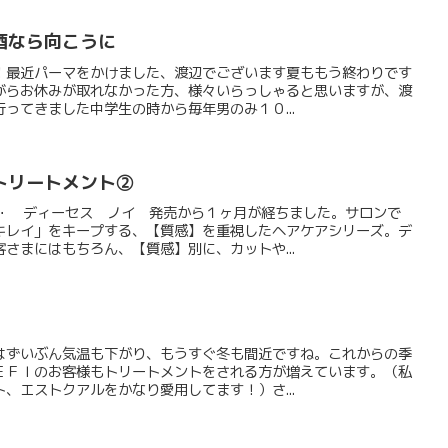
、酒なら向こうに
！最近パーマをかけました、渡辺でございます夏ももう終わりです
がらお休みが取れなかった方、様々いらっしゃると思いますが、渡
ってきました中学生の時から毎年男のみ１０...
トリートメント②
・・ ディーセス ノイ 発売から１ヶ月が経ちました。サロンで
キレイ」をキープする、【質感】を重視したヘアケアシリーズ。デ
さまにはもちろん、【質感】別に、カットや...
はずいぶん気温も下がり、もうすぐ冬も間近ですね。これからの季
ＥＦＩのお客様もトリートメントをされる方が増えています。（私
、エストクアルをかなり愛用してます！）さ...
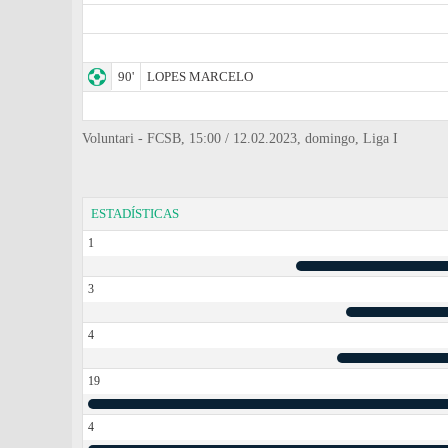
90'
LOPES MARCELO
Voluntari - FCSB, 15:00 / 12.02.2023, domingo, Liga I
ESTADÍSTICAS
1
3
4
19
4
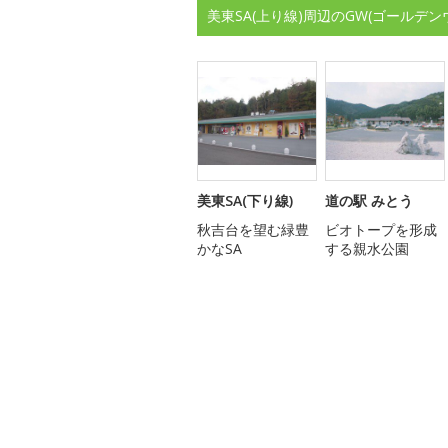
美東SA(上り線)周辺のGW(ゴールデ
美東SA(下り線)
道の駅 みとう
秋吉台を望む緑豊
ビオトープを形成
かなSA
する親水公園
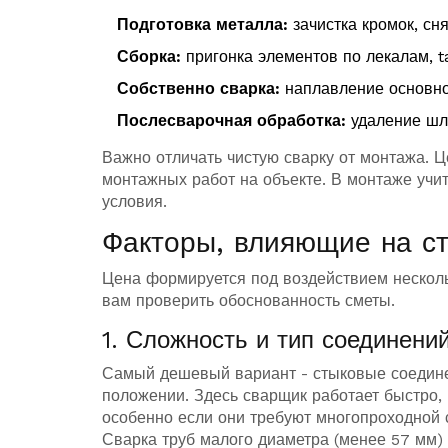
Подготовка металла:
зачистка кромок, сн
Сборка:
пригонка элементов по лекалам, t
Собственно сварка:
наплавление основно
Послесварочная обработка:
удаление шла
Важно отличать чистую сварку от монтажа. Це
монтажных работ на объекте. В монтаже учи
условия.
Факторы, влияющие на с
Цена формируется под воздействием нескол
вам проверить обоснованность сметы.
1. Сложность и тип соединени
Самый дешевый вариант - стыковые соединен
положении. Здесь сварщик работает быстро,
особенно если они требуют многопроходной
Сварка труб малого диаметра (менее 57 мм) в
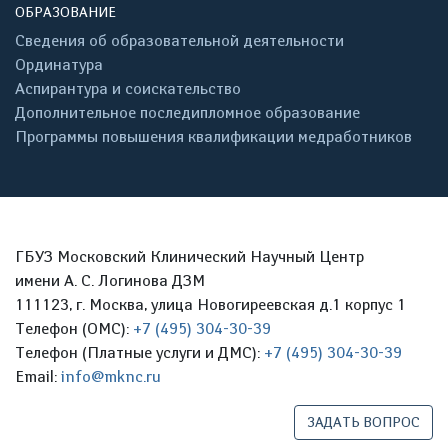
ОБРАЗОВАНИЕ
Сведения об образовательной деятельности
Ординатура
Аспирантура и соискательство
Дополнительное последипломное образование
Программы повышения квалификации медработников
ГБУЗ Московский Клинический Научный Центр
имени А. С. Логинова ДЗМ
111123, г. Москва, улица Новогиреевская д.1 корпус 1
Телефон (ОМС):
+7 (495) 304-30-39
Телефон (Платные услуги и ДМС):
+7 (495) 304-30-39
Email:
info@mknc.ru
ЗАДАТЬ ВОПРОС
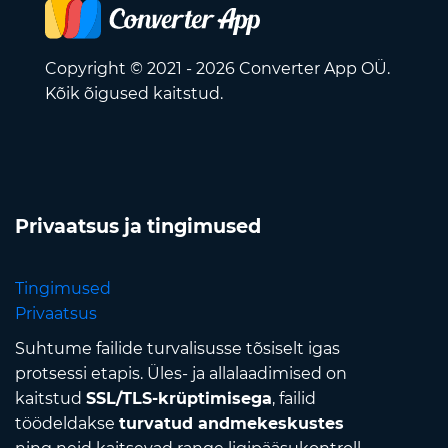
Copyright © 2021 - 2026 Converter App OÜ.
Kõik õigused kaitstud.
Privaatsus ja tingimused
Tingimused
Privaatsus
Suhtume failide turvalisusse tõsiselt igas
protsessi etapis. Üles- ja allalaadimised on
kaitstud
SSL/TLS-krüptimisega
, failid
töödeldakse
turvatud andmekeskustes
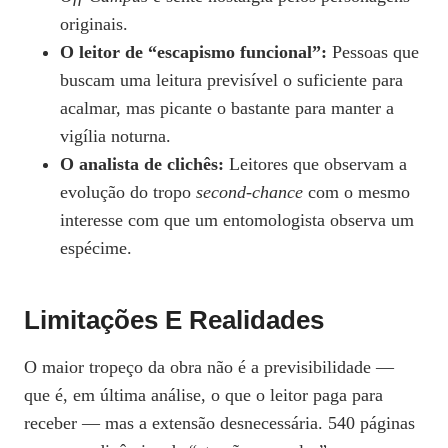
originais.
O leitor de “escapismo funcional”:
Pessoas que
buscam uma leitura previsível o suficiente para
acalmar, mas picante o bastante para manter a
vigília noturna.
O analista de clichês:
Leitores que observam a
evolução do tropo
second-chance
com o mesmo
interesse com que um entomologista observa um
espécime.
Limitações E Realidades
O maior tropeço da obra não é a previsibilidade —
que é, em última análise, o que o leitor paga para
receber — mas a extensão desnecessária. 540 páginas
══════
● Exercise brief
Express each line of text in the rows above as a Markdown table with two columns, Line and Content, numbering the lines consecutively from 1 and omitting blank lines. Leave the pictures out of the table.

● Result of the task
| Line | Content |
|---|---|
| 1 | 、酒なら向こうに |
| 2 | ！最近パーマをかけました、渡辺でございます夏ももう終わりです |
| 3 | がらお休みが取れなかった方、様々いらっしゃると思いますが、渡 |
| 4 | ってきました中学生の時から毎年男のみ１０... |
| 5 | トリートメント② |
| 6 | ・・ ディーセス ノイ 発売から１ヶ月が経ちました。サロンで |
| 7 | キレイ」をキープする、【質感】を重視したヘアケアシリーズ。デ |
| 8 | さまにはもちろん、【質感】別に、カットや... |
| 9 | はずいぶん気温も下がり、もうすぐ冬も間近ですね。これからの季 |
| 10 | ＥＦＩのお客様もトリートメントをされる方が増えています。（私 |
| 11 | 、エストクアルをかなり愛用してます！）さ... |
| 12 | 90' |
| 13 | LOPES MARCELO |
| 14 | Voluntari - FCSB, 15:00 / 12.02.2023, domingo, Liga I |
| 15 | ESTADÍSTICAS |
| 16 | 1 |
| 17 | 3 |
| 18 | 4 |
| 19 | 19 |
| 20 | 4 |
| 21 | 美東SA(上り線)周辺のGW(ゴールデ |
| 22 | 美東SA(下り線) |
| 23 | 道の駅 みとう |
| 24 | 秋吉台を望む緑豊 |
| 25 | ビオトープを形成 |
| 26 | かなSA |
| 27 | する親水公園 |
| 28 | Подготовка металла: |
| 29 | зачистка кромок, сн |
| 30 | Сборка: |
| 31 | пригонка элементов по лекалам, t |
| 32 | Собственно сварка: |
| 33 | наплавление основно |
| 34 | Послесварочная обработка: |
| 35 | удаление шла |
| 36 | Важно отличать чистую сварку от монтажа. Це |
| 37 | монтажных работ на объекте. В монтаже учи |
| 38 | условия. |
| 39 | Факторы, влияющие на с |
| 40 | Цена формируется под воздействием нескол |
| 41 | вам проверить обоснованность сметы. |
| 42 | 1. Сложность и тип соединени |
| 43 | Самый дешевый вариант - стыковые соединен |
| 44 | положении. Здесь сварщик работает быстро, |
| 45 | особенно если они требуют многопроходной |
| 46 | Сварка труб малого диаметра (менее 57 мм) в |
| 47 | ОБРАЗОВАНИЕ |
| 48 | Сведения об образовательной деятельности |
| 49 | Ординатура |
| 50 | Аспирантура и соискательство |
| 51 | Дополнительное последипломное образование |
| 52 | Программы повышения квалификации медработников |
| 53 | ГБУЗ Московский Клинический Научный Центр |
| 54 | имени А. С. Логинова ДЗМ |
| 55 | 111123, г. Москва, улица Новогиреевская д.1 корпус 1 |
| 56 | Телефон (ОМС): |
| 57 | +7 (495) 304-30-39 |
| 58 | Телефон (Платные услуги и ДМС): |
| 59 | +7 (495) 304-30-39 |
| 60 | Email: |
| 61 | info@mknc.ru |
| 62 | ЗАДАТЬ ВОПРОС |
| 63 | Copyright © 2021 - 2026 Converter App OÜ. |
| 64 | Kõik õigused kaitstud. |
| 65 | Privaatsus ja tingimused |
| 66 | Tingimused |
| 67 | Privaatsus |
| 68 | Suhtume failide turvalisusse tõsiselt igas |
| 69 | protsessi etapis. Üles- ja allalaadimised on |
| 70 | kaitstud |
| 71 | SSL/TLS-krüptimisega |
| 72 | , failid |
| 73 | töödeldakse |
| 74 | turvatud andmekeskustes |
| 75 | originais. |
| 76 | O leitor de “escapismo funcional”: |
| 77 | Pessoas que |
| 78 | buscam uma leitura previsível o suficiente para |
| 79 | acalmar, mas picante o bastante para manter a |
| 80 | vigília noturna. |
| 81 | O analista de clichês: |
| 82 | Leitores que observam a |
| 83 | evolução do tropo |
| 84 | second-chance |
| 85 | com o mesmo |
| 86 | interesse com que um entomologista observa um |
| 87 | espécime. |
| 88 | Limitações E Realidades |
| 89 | O maior tropeço da obra não é a previsibilidade — |
| 90 | que é, em última análise, o que o leitor paga para |
| 91 | receber — mas a extensão desnecessária. 540 páginas |